The theme that runs through the menu is honey, often combined with tamarind into a tropical sweet-sour. This is not a major flaw, but the sameness grows annoying. While most Vietnamese restaurants lack so pronounced a sweet tooth, these dishes aren't adapted so much to American tastes, says the owner, as to the tastes of the French colonials.

The restaurant offers just two desserts: coconut-fried banana and Vietnamese-French "flan" (crème caramel). We passed. Not only were we full, but we'd had our share of sweetness for an evening. Yet we were also content. The only other local Vietnamese restaurant that I know of to serve the cosmopolitan French-influenced dishes of South Vietnam is Le Bambou in Del Mar. At Saigon on Fifth, you can enjoy a distinctive version of this cuisine without a fraught passage through the I-5 "Merge of Death." As the Governator used to say, "I'll be back."

ABOUT THE OWNERS

Saigon-born Richard Hong Luu comes from a Vietnamese restaurant family. "My uncle owned a restaurant in Saigon that only the upper class could afford -- royalty, ambassadors, corporate businessmen. The food was a combination of Vietnamese and French, from the colonial era in the country.
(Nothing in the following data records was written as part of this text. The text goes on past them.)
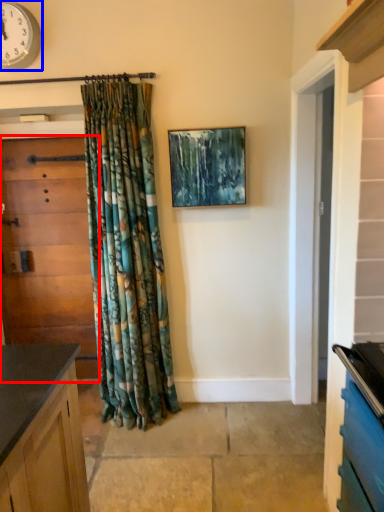
Question: Which object appears closest to the camera in this image, door (highlighted by a red box) or clock (highlighted by a blue box)?

Choices:
 (A) door
 (B) clock

Answer: (B)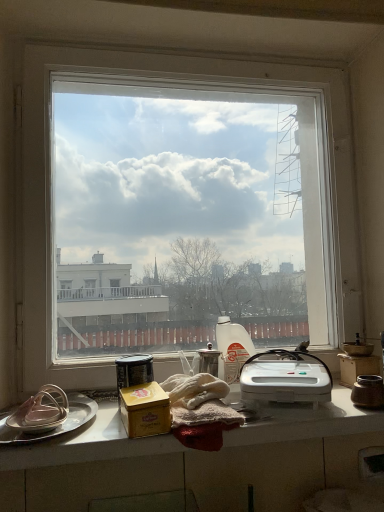
This screenshot has width=384, height=512. What are the coordinates of `free space to the left of gold matte tin at center, the 3th appliance in the left-to-right sequence` in the screenshot? It's located at (101, 428).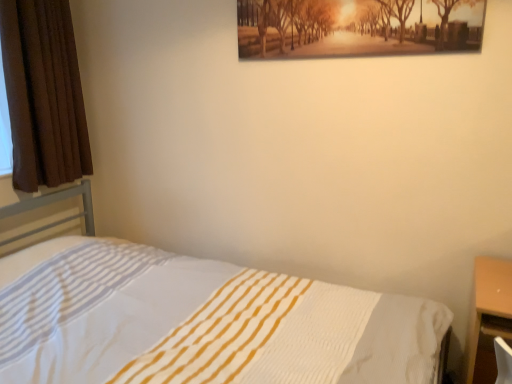
Question: Considering the relative sizes of brown velvet curtain at left and white textured bed at center in the image provided, is brown velvet curtain at left wider than white textured bed at center?

Choices:
 (A) yes
 (B) no

Answer: (B)

Question: From the image's perspective, would you say brown velvet curtain at left is positioned over white textured bed at center?

Choices:
 (A) yes
 (B) no

Answer: (A)

Question: From the image's perspective, does brown velvet curtain at left appear lower than white textured bed at center?

Choices:
 (A) no
 (B) yes

Answer: (A)

Question: Is white textured bed at center at the back of brown velvet curtain at left?

Choices:
 (A) no
 (B) yes

Answer: (A)

Question: Is brown velvet curtain at left taller than white textured bed at center?

Choices:
 (A) no
 (B) yes

Answer: (B)

Question: From the image's perspective, is brown velvet curtain at left located above or below matte wooden picture frame at upper center?

Choices:
 (A) below
 (B) above

Answer: (A)

Question: Considering the positions of brown velvet curtain at left and matte wooden picture frame at upper center in the image, is brown velvet curtain at left wider or thinner than matte wooden picture frame at upper center?

Choices:
 (A) wide
 (B) thin

Answer: (A)

Question: Visually, is brown velvet curtain at left positioned to the left or to the right of matte wooden picture frame at upper center?

Choices:
 (A) left
 (B) right

Answer: (A)

Question: From a real-world perspective, relative to matte wooden picture frame at upper center, is brown velvet curtain at left vertically above or below?

Choices:
 (A) below
 (B) above

Answer: (A)

Question: From a real-world perspective, relative to white textured bed at center, is brown velvet curtain at left vertically above or below?

Choices:
 (A) below
 (B) above

Answer: (B)

Question: Is brown velvet curtain at left wider or thinner than white textured bed at center?

Choices:
 (A) thin
 (B) wide

Answer: (A)

Question: Is brown velvet curtain at left in front of or behind white textured bed at center in the image?

Choices:
 (A) behind
 (B) front

Answer: (A)

Question: From the image's perspective, is brown velvet curtain at left above or below white textured bed at center?

Choices:
 (A) below
 (B) above

Answer: (B)

Question: Considering the positions of matte wooden picture frame at upper center and brown velvet curtain at left in the image, is matte wooden picture frame at upper center bigger or smaller than brown velvet curtain at left?

Choices:
 (A) big
 (B) small

Answer: (B)

Question: Relative to brown velvet curtain at left, is matte wooden picture frame at upper center in front or behind?

Choices:
 (A) front
 (B) behind

Answer: (A)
He had to charge a lot -- $20 per dish! -- because the food took a lot of labor and good ingredients."

Luu's mother is Vietnamese, his father is Chinese. "We've always had Chinese restaurants, but my mother wanted to do a Vietnamese restaurant -- more fresh." In San Diego, he's been operating restaurants for 20 years, including Taste of Szechwan and Thai Cafe in Kearny Mesa. "My mom used to cook for one of the royal families in Vietnam. Many of the dishes we do are royal dishes. She used to cook here almost full time, but now she's cut back to a few hours a week. She's always cooked for lots of people. Now she's thinking of teaching cooking and writing a Vietnamese cookbook to expose more people to our authentic flavors -- not the simple flavors, but the dishes from the colonial era, when the food became a combination of Vietnamese and French."